(Edit difference data)
• • • •
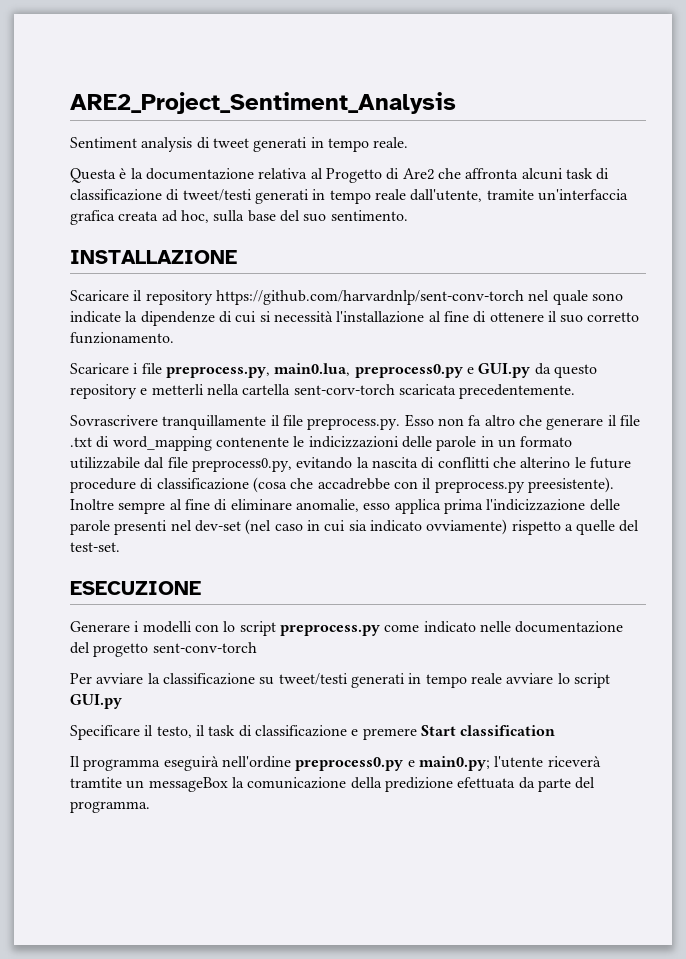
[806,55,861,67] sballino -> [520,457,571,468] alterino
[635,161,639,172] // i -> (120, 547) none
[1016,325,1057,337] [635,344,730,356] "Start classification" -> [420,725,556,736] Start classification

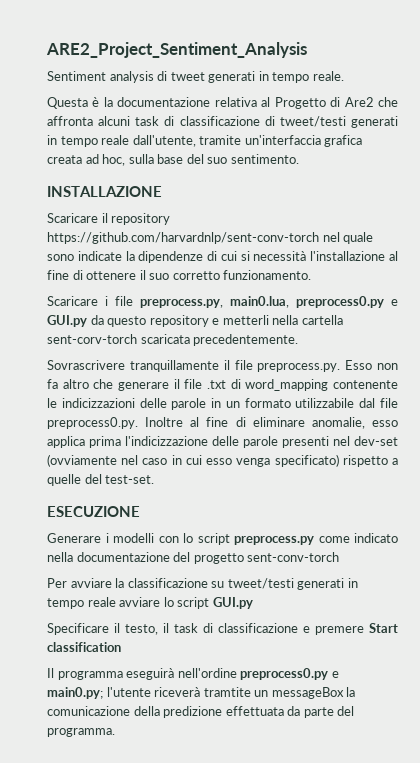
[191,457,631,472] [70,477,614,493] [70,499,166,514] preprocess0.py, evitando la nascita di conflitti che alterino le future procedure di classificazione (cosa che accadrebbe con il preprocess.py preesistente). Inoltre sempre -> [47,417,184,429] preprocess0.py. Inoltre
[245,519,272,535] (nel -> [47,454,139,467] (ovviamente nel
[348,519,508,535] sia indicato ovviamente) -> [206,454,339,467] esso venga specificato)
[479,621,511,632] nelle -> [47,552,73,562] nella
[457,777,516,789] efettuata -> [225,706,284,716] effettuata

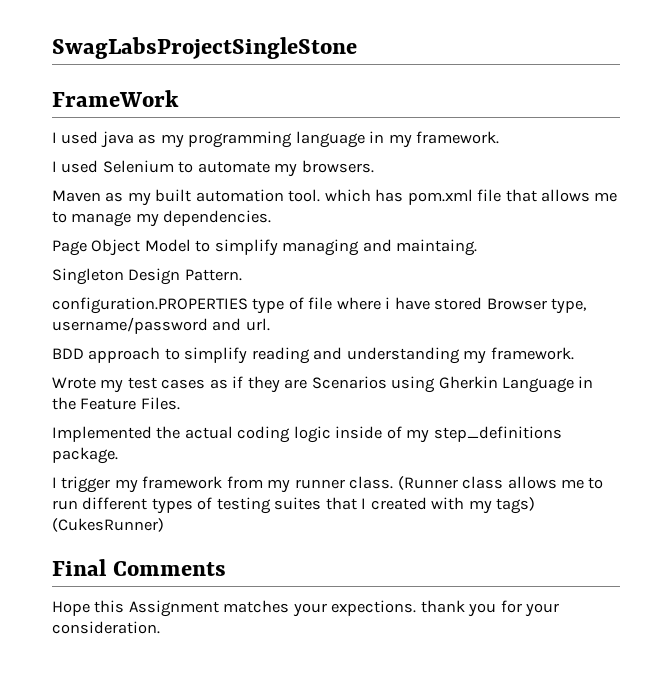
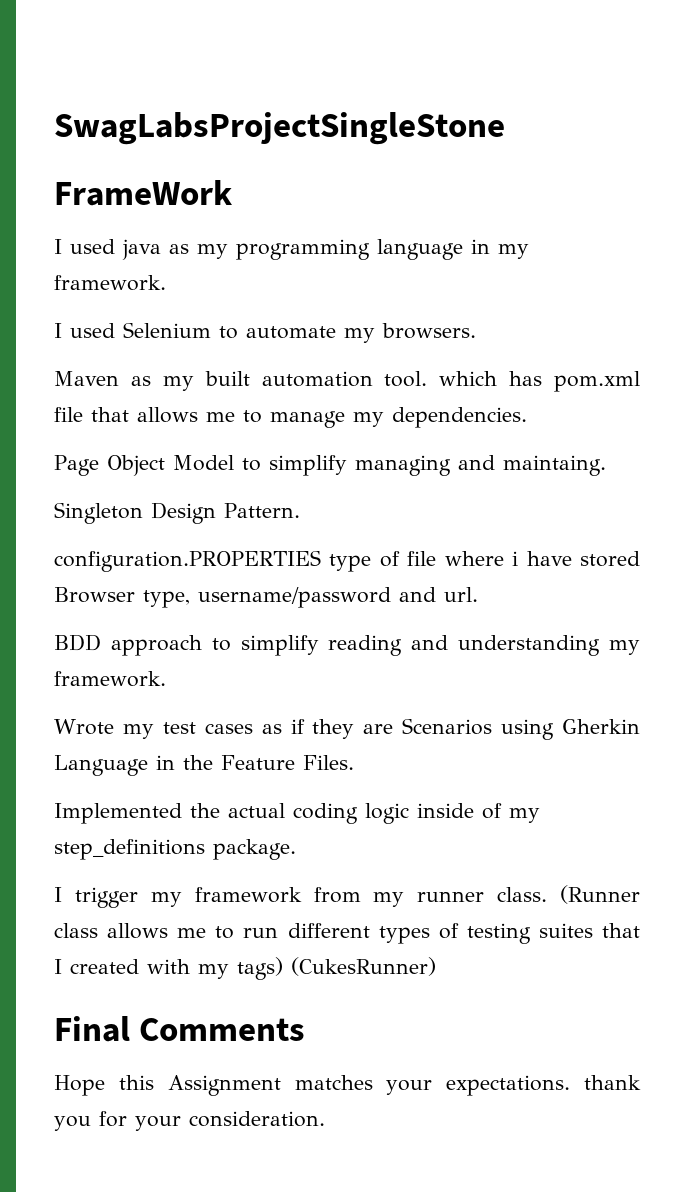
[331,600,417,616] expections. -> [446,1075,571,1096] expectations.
• • • •
Copy out each line of the records that holds the string "ovviamente".

[245,519,272,535] (nel -> [47,454,139,467] (ovviamente nel
[348,519,508,535] sia indicato ovviamente) -> [206,454,339,467] esso venga specificato)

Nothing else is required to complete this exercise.